• Tasks for this exercise
A: Transcribe the part of the Girard College article that opens with the words containing "Charles Hicks was" and closes with "College to white males.".
B: Summarize the Girard College article in two sentences.
C: Write the next part of the Girard College article, starting after its final sentence.

• Supplied passage

Before that time, the school was limited to white males. 

It took months of protests and a Supreme Court decision to integrate the school, but they succeeded. To remember that milestone, some of those young boys returned to campus Tuesday to share their story on the anniversary of desegregating the school.

Charles Hicks was 12 years old when he started school at Girard College. He and his brother, Theodore, were named plaintiffs in the U.S. Supreme Court case that broke benefactor Stephen Girard's will — a document that limited Girard College to white males. 

Theodore Hicks was just 8 years old when he became one of the first black students at the school on Sept. 11, 1968. Charles Hicks started the next year, but it wasn't easy.

"They did not want me to succeed. They did not want me to graduate," he recalled. "[But] Martin Luther King Jr. and Cecil B. Moore both told me in my ear that I had to graduate."

Charles Hicks did graduate in 1974 and went on to Georgetown University to become an engineer.

• Dataset extract
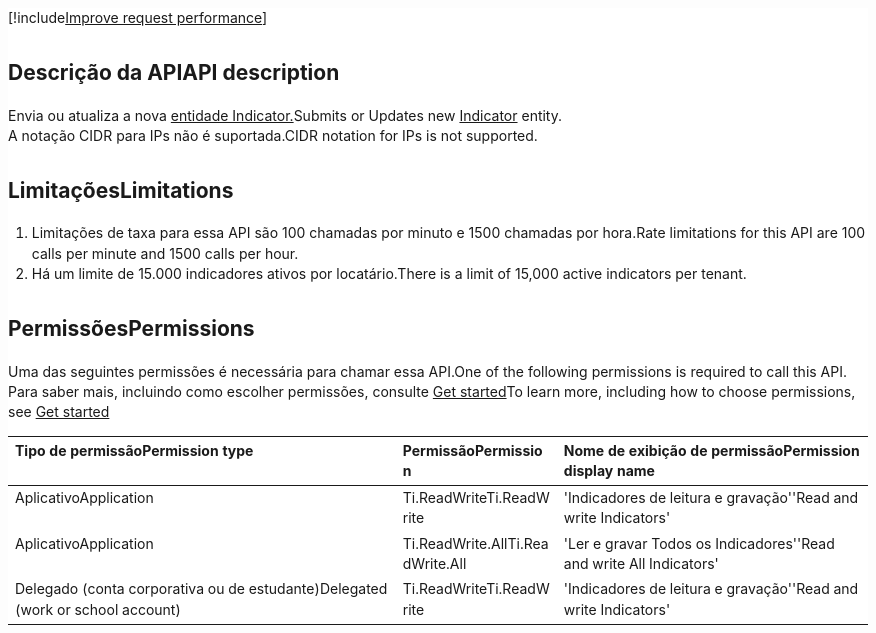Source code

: [!include[Improve request performance](../../includes/improve-request-performance.md)]

## <a name="api-description"></a><span data-ttu-id="ab4a0-110">Descrição da API</span><span class="sxs-lookup"><span data-stu-id="ab4a0-110">API description</span></span>
<span data-ttu-id="ab4a0-111">Envia ou atualiza a nova [entidade Indicator.](ti-indicator.md)</span><span class="sxs-lookup"><span data-stu-id="ab4a0-111">Submits or Updates new [Indicator](ti-indicator.md) entity.</span></span>
<br><span data-ttu-id="ab4a0-112">A notação CIDR para IPs não é suportada.</span><span class="sxs-lookup"><span data-stu-id="ab4a0-112">CIDR notation for IPs is not supported.</span></span>

## <a name="limitations"></a><span data-ttu-id="ab4a0-113">Limitações</span><span class="sxs-lookup"><span data-stu-id="ab4a0-113">Limitations</span></span>
1. <span data-ttu-id="ab4a0-114">Limitações de taxa para essa API são 100 chamadas por minuto e 1500 chamadas por hora.</span><span class="sxs-lookup"><span data-stu-id="ab4a0-114">Rate limitations for this API are 100 calls per minute and 1500 calls per hour.</span></span>
2. <span data-ttu-id="ab4a0-115">Há um limite de 15.000 indicadores ativos por locatário.</span><span class="sxs-lookup"><span data-stu-id="ab4a0-115">There is a limit of 15,000 active indicators per tenant.</span></span> 


## <a name="permissions"></a><span data-ttu-id="ab4a0-116">Permissões</span><span class="sxs-lookup"><span data-stu-id="ab4a0-116">Permissions</span></span>
<span data-ttu-id="ab4a0-117">Uma das seguintes permissões é necessária para chamar essa API.</span><span class="sxs-lookup"><span data-stu-id="ab4a0-117">One of the following permissions is required to call this API.</span></span> <span data-ttu-id="ab4a0-118">Para saber mais, incluindo como escolher permissões, consulte [Get started](apis-intro.md)</span><span class="sxs-lookup"><span data-stu-id="ab4a0-118">To learn more, including how to choose permissions, see [Get started](apis-intro.md)</span></span>

<span data-ttu-id="ab4a0-119">Tipo de permissão</span><span class="sxs-lookup"><span data-stu-id="ab4a0-119">Permission type</span></span> |   <span data-ttu-id="ab4a0-120">Permissão</span><span class="sxs-lookup"><span data-stu-id="ab4a0-120">Permission</span></span>  |   <span data-ttu-id="ab4a0-121">Nome de exibição de permissão</span><span class="sxs-lookup"><span data-stu-id="ab4a0-121">Permission display name</span></span>
:---|:---|:---
<span data-ttu-id="ab4a0-122">Aplicativo</span><span class="sxs-lookup"><span data-stu-id="ab4a0-122">Application</span></span> |   <span data-ttu-id="ab4a0-123">Ti.ReadWrite</span><span class="sxs-lookup"><span data-stu-id="ab4a0-123">Ti.ReadWrite</span></span> |  <span data-ttu-id="ab4a0-124">'Indicadores de leitura e gravação'</span><span class="sxs-lookup"><span data-stu-id="ab4a0-124">'Read and write Indicators'</span></span>
<span data-ttu-id="ab4a0-125">Aplicativo</span><span class="sxs-lookup"><span data-stu-id="ab4a0-125">Application</span></span> |   <span data-ttu-id="ab4a0-126">Ti.ReadWrite.All</span><span class="sxs-lookup"><span data-stu-id="ab4a0-126">Ti.ReadWrite.All</span></span> |  <span data-ttu-id="ab4a0-127">'Ler e gravar Todos os Indicadores'</span><span class="sxs-lookup"><span data-stu-id="ab4a0-127">'Read and write All Indicators'</span></span>
<span data-ttu-id="ab4a0-128">Delegado (conta corporativa ou de estudante)</span><span class="sxs-lookup"><span data-stu-id="ab4a0-128">Delegated (work or school account)</span></span> |    <span data-ttu-id="ab4a0-129">Ti.ReadWrite</span><span class="sxs-lookup"><span data-stu-id="ab4a0-129">Ti.ReadWrite</span></span> |  <span data-ttu-id="ab4a0-130">'Indicadores de leitura e gravação'</span><span class="sxs-lookup"><span data-stu-id="ab4a0-130">'Read and write Indicators'</span></span>
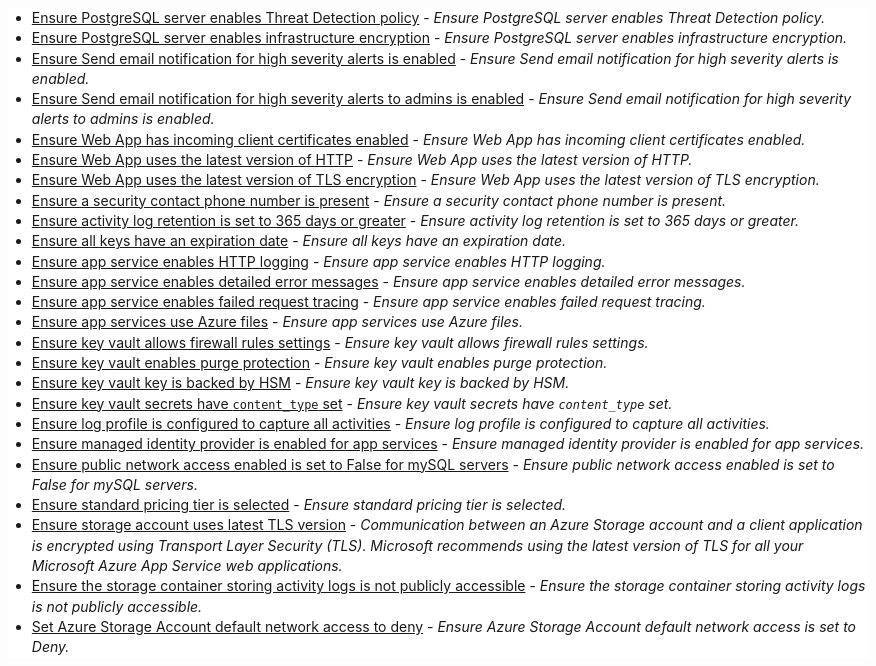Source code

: * [Ensure PostgreSQL server enables Threat Detection policy](/recipes/terraform/azure/ensurepostgresqlserverenablesthreatdetectionpolicy.md) - _Ensure PostgreSQL server enables Threat Detection policy._
* [Ensure PostgreSQL server enables infrastructure encryption](/recipes/terraform/azure/ensurepostgresqlserverenablesinfrastructureencryption.md) - _Ensure PostgreSQL server enables infrastructure encryption._
* [Ensure Send email notification for high severity alerts is enabled](/recipes/terraform/azure/ensuresendemailnotificationforhighseverityalertsisenabled.md) - _Ensure Send email notification for high severity alerts is enabled._
* [Ensure Send email notification for high severity alerts to admins is enabled](/recipes/terraform/azure/ensuresendemailnotificationforhighseverityalertstoadminsisenabled.md) - _Ensure Send email notification for high severity alerts to admins is enabled._
* [Ensure Web App has incoming client certificates enabled](/recipes/terraform/azure/ensurewebapphasincomingclientcertificatesenabled.md) - _Ensure Web App has incoming client certificates enabled._
* [Ensure Web App uses the latest version of HTTP](/recipes/terraform/azure/ensurewebappusesthelatestversionofhttp.md) - _Ensure Web App uses the latest version of HTTP._
* [Ensure Web App uses the latest version of TLS encryption](/recipes/terraform/azure/ensurewebappusesthelatestversionoftlsencryption.md) - _Ensure Web App uses the latest version of TLS encryption._
* [Ensure a security contact phone number is present](/recipes/terraform/azure/ensureasecuritycontactphonenumberispresent.md) - _Ensure a security contact phone number is present._
* [Ensure activity log retention is set to 365 days or greater](/recipes/terraform/azure/ensureactivitylogretentionissetto365daysorgreater.md) - _Ensure activity log retention is set to 365 days or greater._
* [Ensure all keys have an expiration date](/recipes/terraform/azure/ensureallkeyshaveanexpirationdate.md) - _Ensure all keys have an expiration date._
* [Ensure app service enables HTTP logging](/recipes/terraform/azure/ensureappserviceenableshttplogging.md) - _Ensure app service enables HTTP logging._
* [Ensure app service enables detailed error messages](/recipes/terraform/azure/ensureappserviceenablesdetailederrormessages.md) - _Ensure app service enables detailed error messages._
* [Ensure app service enables failed request tracing](/recipes/terraform/azure/ensureappserviceenablesfailedrequesttracing.md) - _Ensure app service enables failed request tracing._
* [Ensure app services use Azure files](/recipes/terraform/azure/ensureappservicesuseazurefiles.md) - _Ensure app services use Azure files._
* [Ensure key vault allows firewall rules settings](/recipes/terraform/azure/ensurekeyvaultallowsfirewallrulessettings.md) - _Ensure key vault allows firewall rules settings._
* [Ensure key vault enables purge protection](/recipes/terraform/azure/ensurekeyvaultenablespurgeprotection.md) - _Ensure key vault enables purge protection._
* [Ensure key vault key is backed by HSM](/recipes/terraform/azure/ensurekeyvaultkeyisbackedbyhsm.md) - _Ensure key vault key is backed by HSM._
* [Ensure key vault secrets have `content_type` set](/recipes/terraform/azure/ensurekeyvaultsecretshavecontenttypeset.md) - _Ensure key vault secrets have `content_type` set._
* [Ensure log profile is configured to capture all activities](/recipes/terraform/azure/ensurelogprofileisconfiguredtocaptureallactivities.md) - _Ensure log profile is configured to capture all activities._
* [Ensure managed identity provider is enabled for app services](/recipes/terraform/azure/ensuremanagedidentityproviderisenabledforappservices.md) - _Ensure managed identity provider is enabled for app services._
* [Ensure public network access enabled is set to False for mySQL servers](/recipes/terraform/azure/ensurepublicnetworkaccessenabledissettofalseformysqlservers.md) - _Ensure public network access enabled is set to False for mySQL servers._
* [Ensure standard pricing tier is selected](/recipes/terraform/azure/ensurestandardpricingtierisselected.md) - _Ensure standard pricing tier is selected._
* [Ensure storage account uses latest TLS version](/recipes/terraform/azure/ensurestorageaccountuseslatesttlsversion.md) - _Communication between an Azure Storage account and a client application is encrypted using Transport Layer Security (TLS). Microsoft recommends using the latest version of TLS for all your Microsoft Azure App Service web applications._
* [Ensure the storage container storing activity logs is not publicly accessible](/recipes/terraform/azure/ensurethestoragecontainerstoringactivitylogsisnotpubliclyaccessible.md) - _Ensure the storage container storing activity logs is not publicly accessible._
* [Set Azure Storage Account default network access to deny](/recipes/terraform/azure/setazurestorageaccountdefaultnetworkaccesstodeny.md) - _Ensure Azure Storage Account default network access is set to Deny._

• Answers by item
A:
Charles Hicks was 12 years old when he started school at Girard College. He and his brother, Theodore, were named plaintiffs in the U.S. Supreme Court case that broke benefactor Stephen Girard's will — a document that limited Girard College to white males.

B: Girard College, once limited to white males by benefactor Stephen Girard's will, was integrated after months of protests and a U.S. Supreme Court decision in a case naming brothers Charles and Theodore Hicks as plaintiffs. Theodore became one of the first black students there on Sept. 11, 1968, and Charles, who started the next year and found it wasn't easy, graduated in 1974 and went on to Georgetown University to become an engineer.

C:
He came back Tuesday to speak at his 170-year-old alma mater, which now accepts young women as well.

"Now I look around and see the diversity and it says to me it was worth it," said Theodore Hicks, who was the school's first black valedictorian in 1977.

Those who were there before integration, like former student Richard Bohner, noted that Stephen Girard was never racist.

"Girard's legacy was to help those in need," he said. While the school was all white then, it's now mostly African-American. "It's a good goal for Girard to maintain some diversity going forward."

Asked if the struggle was worth it, Charles Hicks quickly responded, "absolutely."